This is the first story in a three-part series profiling the United States Digital Service (USDS) and its team at the Homeland Security Department (DHS). Read part two here.
People visiting the United States Digital Service’s headquarters quickly realize that the USDS isn’t like other federal agencies.
It might be the environment – part college dorm, part mission control. It might be the culture; USDS employees wield emojis like a second alphabet, and they love collecting totems resembling the agency’s unofficial crab mascot. Or it might be USDS’ unique approach to government, one that combines the latest in design and technology for the most functional public services.
“I see us as being change agents through firefighting,” Stephanie Neill, USDS’ Executive Director of the Homeland Security Department’s (DHS) Digital Service, told GovLoop during a recent interview. “You identify a major problem that everybody is feeling and seeing at other agencies, and then you fix it. They see how fast things can turn around, they want to keep that going and they want to adopt those processes.”
Federal IT modernization is a hot topic this year and improving the government’s digital services is a driving force behind that interest. USDS’ Fall 2017 Report to Congress estimated that its current projects will save the federal government $617 million over a five-year period. They will also redirect 1,475 labor years towards higher-value work over the same period.

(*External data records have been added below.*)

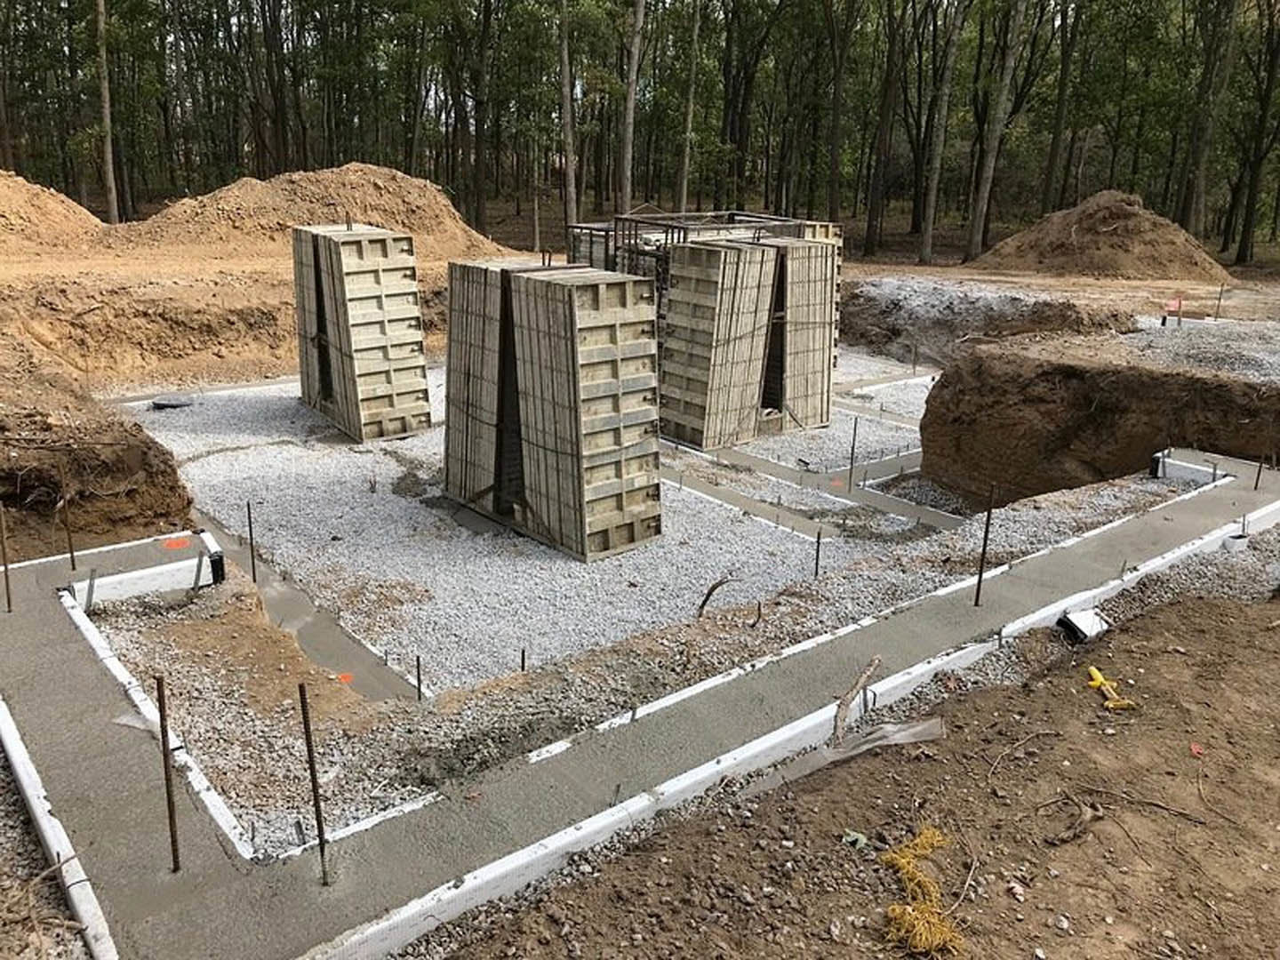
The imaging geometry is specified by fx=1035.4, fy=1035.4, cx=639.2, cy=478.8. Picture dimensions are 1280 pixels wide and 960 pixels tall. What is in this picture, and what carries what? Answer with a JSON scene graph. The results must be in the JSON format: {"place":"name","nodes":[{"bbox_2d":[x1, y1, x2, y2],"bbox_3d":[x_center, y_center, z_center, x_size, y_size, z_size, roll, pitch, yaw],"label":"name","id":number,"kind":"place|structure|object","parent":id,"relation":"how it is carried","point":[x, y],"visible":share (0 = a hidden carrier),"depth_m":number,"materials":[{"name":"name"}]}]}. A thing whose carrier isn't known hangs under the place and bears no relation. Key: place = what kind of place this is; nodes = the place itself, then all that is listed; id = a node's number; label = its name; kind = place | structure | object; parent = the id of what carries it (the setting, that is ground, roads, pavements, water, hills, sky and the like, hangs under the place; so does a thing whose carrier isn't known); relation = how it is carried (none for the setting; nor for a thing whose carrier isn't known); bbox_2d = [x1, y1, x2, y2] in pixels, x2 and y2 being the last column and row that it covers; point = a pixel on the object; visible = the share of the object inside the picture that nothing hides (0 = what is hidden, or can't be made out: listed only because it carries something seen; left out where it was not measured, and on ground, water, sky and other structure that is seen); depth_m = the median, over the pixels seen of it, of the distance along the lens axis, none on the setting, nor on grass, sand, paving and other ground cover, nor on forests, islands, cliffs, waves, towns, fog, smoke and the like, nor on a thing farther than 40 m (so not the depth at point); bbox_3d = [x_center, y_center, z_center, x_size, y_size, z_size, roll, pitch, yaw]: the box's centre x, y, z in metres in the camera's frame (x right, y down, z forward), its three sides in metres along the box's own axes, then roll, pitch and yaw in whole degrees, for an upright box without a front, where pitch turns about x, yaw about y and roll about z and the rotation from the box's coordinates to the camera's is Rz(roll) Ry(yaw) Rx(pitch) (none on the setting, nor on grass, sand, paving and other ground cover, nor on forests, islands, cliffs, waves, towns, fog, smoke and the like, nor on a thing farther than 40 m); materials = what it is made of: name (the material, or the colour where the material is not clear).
{"place":"outdoors","nodes":[
{"label":"outdoors","id":0,"kind":"place"},
{"bbox_2d":[0,336,195,563],"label":"dirt bank","id":1,"kind":"structure","parent":0,"point":[168,515],"materials":[{"name":"brown soil"}]},
{"bbox_2d":[121,367,938,692],"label":"gravel bed","id":2,"kind":"structure","parent":0,"point":[764,531],"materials":[{"name":"grey gravel"}]},
{"bbox_2d":[151,395,193,409],"bbox_3d":[-6.663,-1.094,14.804,0.563,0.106,0.554,-13,23,-38],"label":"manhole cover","id":3,"kind":"object","parent":2,"relation":"on","point":[168,404],"visible":0.84,"depth_m":14.67,"materials":[{"name":"grey concrete"}]},
{"bbox_2d":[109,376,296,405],"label":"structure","id":4,"kind":"structure","parent":2,"relation":"on","point":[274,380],"depth_m":15.34,"materials":[{"name":"grey concrete"}]},
{"bbox_2d":[179,507,424,702],"bbox_3d":[-2.905,0.963,8.273,0.548,0.228,4.914,-13,23,-38],"label":"concrete footing","id":5,"kind":"object","parent":2,"relation":"in","point":[311,644],"visible":0.52,"depth_m":7.64,"materials":[{"name":"grey concrete"}]},
{"bbox_2d":[336,672,354,683],"bbox_3d":[-1.936,1.298,6.791,0.140,0.020,0.145,-13,23,-38],"label":"orange marker","id":6,"kind":"object","parent":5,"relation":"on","point":[346,678],"visible":0.82,"depth_m":6.77,"materials":[{"name":"orange paint"}]},
{"bbox_2d":[291,224,431,439],"bbox_3d":[-3.730,-2.022,13.835,1.206,2.493,2.044,-13,23,-38],"label":"formwork panel","id":7,"kind":"object","parent":2,"relation":"on","point":[366,248],"visible":0.94,"depth_m":13.29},
{"bbox_2d":[444,258,663,560],"bbox_3d":[-0.870,-0.804,9.977,1.273,2.292,2.394,-13,23,-38],"label":"formwork panel","id":8,"kind":"object","parent":2,"relation":"on","point":[571,316],"visible":0.97,"depth_m":9.38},
{"bbox_2d":[568,208,828,292],"bbox_3d":[0.902,-2.955,15.793,3.788,1.981,3.011,-13,23,-38],"label":"metal rack","id":9,"kind":"object","parent":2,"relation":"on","point":[642,221],"visible":0.33,"depth_m":15.14,"materials":[{"name":"metal"}]},
{"bbox_2d":[661,464,836,543],"bbox_3d":[0.929,0.227,11.223,0.419,0.149,3.049,-13,23,-38],"label":"concrete strip","id":10,"kind":"object","parent":2,"relation":"in","point":[700,491],"visible":0.66,"depth_m":10.86,"materials":[{"name":"grey concrete"}]},
{"bbox_2d":[675,436,956,533],"bbox_3d":[1.782,0.073,12.001,1.353,0.250,4.178,-13,23,-38],"label":"concrete footing","id":11,"kind":"object","parent":2,"relation":"in","point":[780,468],"visible":0.62,"depth_m":11.53,"materials":[{"name":"grey concrete"}]},
{"bbox_2d":[847,417,858,487],"bbox_3d":[2.402,-0.205,11.742,0.077,0.984,0.057,-13,23,-38],"label":"metal rod","id":12,"kind":"object","parent":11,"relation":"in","point":[852,463],"visible":0.97,"depth_m":11.71,"materials":[{"name":"metal"}]},
{"bbox_2d":[0,447,1278,956],"label":"concrete path","id":13,"kind":"structure","parent":0,"point":[1183,512],"materials":[{"name":"grey concrete"}]},
{"bbox_2d":[0,501,13,613],"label":"rebar","id":14,"kind":"object","parent":13,"relation":"in","point":[6,568],"visible":1,"depth_m":6.30,"materials":[{"name":"brown metal"}]},
{"bbox_2d":[58,456,75,567],"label":"rebar","id":15,"kind":"object","parent":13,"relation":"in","point":[72,560],"visible":0.98,"depth_m":7.19,"materials":[{"name":"brown metal"}]},
{"bbox_2d":[72,531,224,606],"bbox_3d":[-3.399,0.676,7.178,0.878,0.263,0.490,-13,23,-38],"label":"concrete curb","id":16,"kind":"structure","parent":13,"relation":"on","point":[192,560],"depth_m":7.06,"materials":[{"name":"white concrete"}]},
{"bbox_2d":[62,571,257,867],"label":"concrete curb","id":17,"kind":"structure","parent":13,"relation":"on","point":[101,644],"depth_m":5.28,"materials":[{"name":"white concrete"}]},
{"bbox_2d":[154,674,181,871],"bbox_3d":[-1.809,1.151,3.972,0.061,0.850,0.056,-13,23,-38],"label":"rebar","id":18,"kind":"object","parent":13,"relation":"in","point":[173,851],"visible":0.99,"depth_m":3.96,"materials":[{"name":"brown metal"}]},
{"bbox_2d":[160,536,192,549],"bbox_3d":[-3.306,0.457,7.389,0.235,0.012,0.243,-13,23,-38],"label":"orange marker","id":19,"kind":"object","parent":13,"relation":"on","point":[171,544],"visible":0.92,"depth_m":7.37,"materials":[{"name":"orange paint"}]},
{"bbox_2d":[297,682,329,884],"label":"rebar","id":20,"kind":"object","parent":13,"relation":"in","point":[308,732],"visible":0.99,"depth_m":3.94,"materials":[{"name":"brown metal"}]},
{"bbox_2d":[973,483,995,606],"bbox_3d":[2.290,0.464,6.899,0.077,0.901,0.072,-13,23,-38],"label":"rebar","id":21,"kind":"object","parent":13,"relation":"in","point":[976,601],"visible":0.99,"depth_m":6.90,"materials":[{"name":"brown metal"}]},
{"bbox_2d":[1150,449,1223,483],"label":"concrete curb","id":22,"kind":"structure","parent":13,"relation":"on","point":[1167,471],"depth_m":9.92,"materials":[{"name":"white concrete"}]},
{"bbox_2d":[1253,454,1264,489],"bbox_3d":[5.712,-0.068,9.541,0.065,0.499,0.058,-13,23,-38],"label":"rebar","id":23,"kind":"object","parent":13,"relation":"in","point":[1257,480],"visible":0.95,"depth_m":9.54,"materials":[{"name":"brown metal"}]},
{"bbox_2d":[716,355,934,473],"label":"gravel bed","id":24,"kind":"structure","parent":0,"point":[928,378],"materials":[{"name":"grey gravel"}]},
{"bbox_2d":[654,232,840,447],"bbox_3d":[1.369,-1.949,13.888,2.460,2.357,1.774,-13,23,-38],"label":"formwork panel","id":25,"kind":"object","parent":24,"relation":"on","point":[700,410],"visible":0.88,"depth_m":13.31,"materials":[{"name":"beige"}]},
{"bbox_2d":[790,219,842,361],"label":"formwork panel","id":26,"kind":"object","parent":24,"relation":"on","point":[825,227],"visible":0.17,"depth_m":16.99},
{"bbox_2d":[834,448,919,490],"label":"concrete footing","id":27,"kind":"object","parent":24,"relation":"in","point":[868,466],"visible":0.4,"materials":[{"name":"grey concrete"}]},
{"bbox_2d":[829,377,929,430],"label":"concrete footing","id":28,"kind":"object","parent":24,"relation":"in","point":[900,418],"visible":0.46,"depth_m":15.78,"materials":[{"name":"grey concrete"}]},
{"bbox_2d":[415,556,1279,959],"label":"dirt ground","id":29,"kind":"structure","parent":0,"point":[981,695],"materials":[{"name":"brown soil"}]},
{"bbox_2d":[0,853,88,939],"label":"twig","id":30,"kind":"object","parent":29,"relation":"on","point":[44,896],"visible":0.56,"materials":[{"name":"brown wood"}]},
{"bbox_2d":[0,169,110,253],"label":"dirt mound","id":31,"kind":"object","parent":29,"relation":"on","point":[17,219],"visible":0.86,"depth_m":22.11,"materials":[{"name":"brown soil"}]},
{"bbox_2d":[0,695,119,959],"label":"concrete curb","id":32,"kind":"structure","parent":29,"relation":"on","point":[17,764],"depth_m":4.05,"materials":[{"name":"white concrete"}]},
{"bbox_2d":[92,0,119,224],"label":"tree","id":33,"kind":"object","parent":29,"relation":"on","point":[107,122],"visible":0.95,"depth_m":30.47,"materials":[{"name":"brown"}]},
{"bbox_2d":[120,164,506,259],"bbox_3d":[-7.281,-6.338,24.422,11.078,1.818,9.424,-13,23,-38],"label":"dirt mound","id":34,"kind":"object","parent":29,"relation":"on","point":[274,184],"visible":0.8,"depth_m":22.56,"materials":[{"name":"brown soil"}]},
{"bbox_2d":[464,0,495,234],"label":"tree","id":35,"kind":"object","parent":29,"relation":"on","point":[478,203],"visible":0.98,"depth_m":38.38,"materials":[{"name":"brown plant"}]},
{"bbox_2d":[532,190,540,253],"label":"tree trunk","id":36,"kind":"object","parent":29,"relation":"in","point":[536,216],"visible":0.89,"depth_m":29.74,"materials":[{"name":"brown wood"}]},
{"bbox_2d":[99,465,1184,855],"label":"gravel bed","id":37,"kind":"object","parent":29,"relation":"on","point":[1138,493],"visible":0.53,"depth_m":6.00,"materials":[{"name":"grey gravel"}]},
{"bbox_2d":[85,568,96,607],"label":"metal stake","id":38,"kind":"object","parent":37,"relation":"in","point":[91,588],"visible":0.9,"depth_m":6.71,"materials":[{"name":"metal"}]},
{"bbox_2d":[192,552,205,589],"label":"metal stake","id":39,"kind":"object","parent":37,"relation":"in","point":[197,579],"visible":0.91,"depth_m":7.13,"materials":[{"name":"grey metal"}]},
{"bbox_2d":[245,498,256,583],"bbox_3d":[-3.131,0.574,8.363,0.052,0.887,0.039,-13,23,-38],"label":"metal rod","id":40,"kind":"object","parent":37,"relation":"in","point":[252,560],"visible":0.96,"depth_m":8.35,"materials":[{"name":"metal"}]},
{"bbox_2d":[414,654,423,701],"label":"stake","id":41,"kind":"object","parent":37,"relation":"in","point":[417,665],"visible":0.87,"depth_m":6.50,"materials":[{"name":"black metal"}]},
{"bbox_2d":[519,646,527,671],"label":"stake","id":42,"kind":"object","parent":37,"relation":"in","point":[523,652],"visible":0.73,"depth_m":6.40,"materials":[{"name":"metal"}]},
{"bbox_2d":[696,576,734,618],"bbox_3d":[0.507,0.830,7.210,0.253,0.343,0.169,-13,23,-38],"label":"branch","id":43,"kind":"object","parent":37,"relation":"on","point":[708,596],"visible":0.92,"depth_m":7.16,"materials":[{"name":"brown wood"}]},
{"bbox_2d":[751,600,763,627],"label":"twig","id":44,"kind":"object","parent":37,"relation":"in","point":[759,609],"visible":0.96,"depth_m":6.77,"materials":[{"name":"brown wood"}]},
{"bbox_2d":[812,528,823,578],"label":"metal stake","id":45,"kind":"object","parent":37,"relation":"in","point":[817,557],"visible":0.94,"depth_m":8.24,"materials":[{"name":"metal"}]},
{"bbox_2d":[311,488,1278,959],"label":"concrete curb","id":46,"kind":"structure","parent":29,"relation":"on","point":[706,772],"depth_m":4.91,"materials":[{"name":"white concrete"}]},
{"bbox_2d":[821,0,856,224],"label":"tree","id":47,"kind":"object","parent":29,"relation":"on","point":[833,184],"visible":0.99,"depth_m":34.07,"materials":[{"name":"plant"}]},
{"bbox_2d":[840,828,869,848],"bbox_3d":[0.871,1.448,4.196,0.123,0.039,0.123,-13,23,-38],"label":"green leaf","id":48,"kind":"object","parent":29,"relation":"on","point":[862,840],"visible":0.79,"depth_m":4.19,"materials":[{"name":"green"}]},
{"bbox_2d":[831,654,880,743],"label":"branch","id":49,"kind":"object","parent":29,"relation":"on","point":[846,703],"visible":0.96,"depth_m":5.32,"materials":[{"name":"brown wood"}]},
{"bbox_2d":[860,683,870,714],"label":"metal stake","id":50,"kind":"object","parent":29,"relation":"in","point":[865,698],"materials":[{"name":"grey metal"}]},
{"bbox_2d":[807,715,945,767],"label":"plastic sheet","id":51,"kind":"object","parent":29,"relation":"on","point":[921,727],"visible":0.77,"depth_m":4.99,"materials":[{"name":"clear plastic"}]},
{"bbox_2d":[862,0,907,259],"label":"tree","id":52,"kind":"object","parent":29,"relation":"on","point":[870,224],"visible":0.99,"depth_m":33.11,"materials":[{"name":"brown plant"}]},
{"bbox_2d":[879,825,964,956],"bbox_3d":[1.061,1.517,3.864,0.448,0.169,0.405,-13,23,-38],"label":"yellow rope","id":53,"kind":"object","parent":29,"relation":"on","point":[928,848],"visible":0.79,"depth_m":3.77,"materials":[{"name":"yellow"}]},
{"bbox_2d":[916,0,964,266],"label":"tree","id":54,"kind":"object","parent":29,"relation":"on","point":[925,240],"visible":0.99,"depth_m":32.11,"materials":[{"name":"brown plant"}]},
{"bbox_2d":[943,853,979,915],"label":"twig","id":55,"kind":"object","parent":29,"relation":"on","point":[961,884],"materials":[{"name":"brown wood"}]},
{"bbox_2d":[838,276,1122,363],"bbox_3d":[5.936,-2.881,19.290,5.009,1.351,6.144,-13,23,-38],"label":"dirt mound","id":56,"kind":"object","parent":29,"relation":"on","point":[894,332],"visible":0.71,"depth_m":18.43,"materials":[{"name":"brown"}]},
{"bbox_2d":[964,0,1027,265],"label":"tree","id":57,"kind":"object","parent":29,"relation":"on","point":[981,203],"visible":0.99,"depth_m":31.09,"materials":[{"name":"brown plant"}]},
{"bbox_2d":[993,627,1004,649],"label":"metal stake","id":58,"kind":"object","parent":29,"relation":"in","point":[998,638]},
{"bbox_2d":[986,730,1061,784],"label":"twig","id":59,"kind":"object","parent":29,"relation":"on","point":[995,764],"visible":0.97,"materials":[{"name":"brown wood"}]},
{"bbox_2d":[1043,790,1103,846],"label":"branch","id":60,"kind":"object","parent":29,"relation":"on","point":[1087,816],"visible":0.92,"depth_m":4.28,"materials":[{"name":"brown wood"}]},
{"bbox_2d":[1054,606,1108,643],"bbox_3d":[2.704,0.895,6.350,0.313,0.151,0.228,-13,23,-38],"label":"box","id":61,"kind":"object","parent":29,"relation":"on","point":[1082,622],"visible":0.84,"depth_m":6.28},
{"bbox_2d":[976,189,1231,283],"bbox_3d":[12.957,-6.869,28.860,8.282,1.917,7.931,-13,23,-38],"label":"dirt mound","id":62,"kind":"object","parent":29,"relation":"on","point":[1103,243],"visible":0.89,"depth_m":27.09,"materials":[{"name":"brown soil"}]},
{"bbox_2d":[1088,664,1137,711],"bbox_3d":[2.493,1.112,5.523,0.186,0.078,0.357,-2,18,-9],"label":"yellow tool","id":63,"kind":"object","parent":29,"relation":"on","point":[1098,676],"visible":0.91,"depth_m":5.48,"materials":[{"name":"yellow plastic"}]},
{"bbox_2d":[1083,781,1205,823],"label":"twig","id":64,"kind":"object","parent":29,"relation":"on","point":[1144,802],"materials":[{"name":"brown wood"}]},
{"bbox_2d":[1188,741,1203,757],"bbox_3d":[2.555,1.239,4.757,0.082,0.028,0.092,13,21,34],"label":"red marker","id":65,"kind":"object","parent":29,"relation":"on","point":[1194,748],"visible":0.9,"depth_m":4.75,"materials":[{"name":"red"}]},
{"bbox_2d":[914,328,1279,506],"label":"dirt bank","id":66,"kind":"structure","parent":0,"point":[1079,380],"materials":[{"name":"brown soil"}]},
{"bbox_2d":[1160,296,1183,325],"bbox_3d":[8.009,-2.450,15.633,0.292,0.600,0.098,-2,18,-9],"label":"orange marker","id":67,"kind":"object","parent":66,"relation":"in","point":[1178,305],"visible":0.88,"depth_m":15.58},
{"bbox_2d":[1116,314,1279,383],"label":"gravel","id":68,"kind":"object","parent":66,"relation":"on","point":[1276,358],"visible":0.53,"depth_m":13.56,"materials":[{"name":"grey gravel"}]},
{"bbox_2d":[1213,282,1225,319],"bbox_3d":[9.404,-2.809,16.837,0.068,0.820,0.055,-13,23,-38],"label":"metal stake","id":69,"kind":"object","parent":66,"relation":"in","point":[1220,297],"visible":0.95,"depth_m":16.82,"materials":[{"name":"metal"}]},
{"label":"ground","id":70,"kind":"structure","parent":0},
{"bbox_2d":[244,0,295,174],"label":"tree","id":71,"kind":"object","parent":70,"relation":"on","point":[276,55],"visible":0.89,"depth_m":38.56,"materials":[{"name":"brown plant"}]},
{"bbox_2d":[556,0,578,239],"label":"tree","id":72,"kind":"object","parent":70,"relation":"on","point":[565,74],"visible":0.96,"depth_m":30.33,"materials":[{"name":"brown plant"}]},
{"bbox_2d":[617,0,645,212],"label":"tree","id":73,"kind":"object","parent":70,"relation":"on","point":[629,156],"visible":0.95,"depth_m":28.66,"materials":[{"name":"brown"}]},
{"bbox_2d":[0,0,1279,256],"label":"forest","id":74,"kind":"object","parent":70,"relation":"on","point":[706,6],"visible":0.81,"materials":[{"name":"wood"}]},
{"bbox_2d":[674,0,703,213],"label":"tree","id":75,"kind":"object","parent":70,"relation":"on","point":[684,173],"visible":0.98,"depth_m":33.36,"materials":[{"name":"brown plant"}]},
{"bbox_2d":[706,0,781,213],"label":"tree","id":76,"kind":"object","parent":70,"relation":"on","point":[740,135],"visible":0.94,"depth_m":36.69,"materials":[{"name":"plant"}]},
{"bbox_2d":[1039,0,1080,211],"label":"tree","id":77,"kind":"object","parent":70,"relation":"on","point":[1056,146],"visible":0.95,"depth_m":36.11,"materials":[{"name":"brown plant"}]},
{"bbox_2d":[1180,0,1241,245],"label":"tree","id":78,"kind":"object","parent":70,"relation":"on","point":[1202,156],"visible":0.98,"depth_m":33.11,"materials":[{"name":"plant"}]},
{"bbox_2d":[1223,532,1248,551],"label":"white pipe","id":79,"kind":"object","parent":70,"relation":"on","point":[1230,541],"visible":0.67,"depth_m":7.97,"materials":[{"name":"white plastic"}]},
{"bbox_2d":[1231,0,1279,263],"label":"tree","id":80,"kind":"object","parent":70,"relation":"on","point":[1246,213],"visible":0.99,"depth_m":33.58,"materials":[{"name":"plant"}]}
]}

USDS was founded in August 2014 during former President Barack Obama’s administration. The agency quickly made a name for itself by revamping HealthCare.gov so that its design and infrastructure were simpler for users. The changes to the federal government’s online health insurance exchange were transformative, and they ultimately helped 8 million Americans sign up for healthcare coverage during the 2013-2014 open enrollment season.
The overhaul solidified USDS’ methods, and it now applies the same approach to projects across the federal government. USDS pairs the best and brightest technologists with top federal employees, combining their talents on major challenges facing America. The agency’s current portfolio includes projects at four DHS components and three other federal agencies.
“Government isn’t a target-rich environment, it’s an environment of targets,” Neill said. “There’s always an important problem to solve.”
USDS recruits top designers, engineers, product managers and digital policy experts, bringing private sector ingenuity to public sector obstacles. Employees consult other federal organizations on IT, with an emphasizing at boosting digital government services and websites.
“We’re able to bring up potentially serious issues in a way that becomes blameless, since we’re outside the hierarchy,” Neill said. “I think that’s a problem within government culture – failure is feared. You don’t want to mess up the mission.”
USDS employees enlist for initial two-year stints followed by an optional two-year extension. This short lifecycle encourages agility and creativity, resulting in quick innovations for thorny problems.
“We can pitch that to recruits and say, ‘You’ll have more autonomy to go and get some things done and test ideas and try out new things in a different environment,’” Andrew Miller, USDS’ Director of Immigration Benefits Processing, said of the agency’s appeal. “We have more variety on the things we can touch, while other agencies have a tighter scope.”
USDS’ team has an unusual mindset focused on teaching new approaches to career civil servants needing fresh perspectives. The strategy is a result of USDS’ term limits, and it forces recruits to think beyond their tenures.
“Nobody in USDS is trying to build their own empire where it’s like, ‘I control everything,’” said James Punteney, USDS’ Director of the Federal Emergency Management Agency (FEMA). “We’re really focused on how we make a team that’s able to succeed without us.”
Punteney has implemented USDS’ philosophy on his project, which centers on modernizing FEMA’s grants system. It combines FEMA’s multiple grants system into one platform, reducing duplicative recordkeeping and streamlining the agency’s housekeeping.
Liz Odar, USDS’ Director of Asylum at DHS’ U.S. Citizenship and Immigration Services (USCIS) component, has also expanded her agency’s portfolio by improving the immigration paperwork process. The project modernized green card renewal and replacement for immigrants. Green cards grant immigrants lawful, permanent residence in the U.S.
“When we first looked at it, it was like five or six months from someone mailing in their application to getting their green card back in the mail,” she said of the process surrounding the I-90, the form used for green card renewals and replacements. “We helped make it essentially completely paperless. It cut their backlog of cases dramatically.”
USDS’ work on the I-90 dramatically reduced the time users are spending on the green card forms, with the best result for card production being about four hours. Neill said that the outcome captures her agency’s spirit – helping other federal organizations thrive once USDS is gone.
“We want to see the government flourish,” she said. “We want to empower the brightest civil servants and let them take over; It’s to put ourselves out of a job.”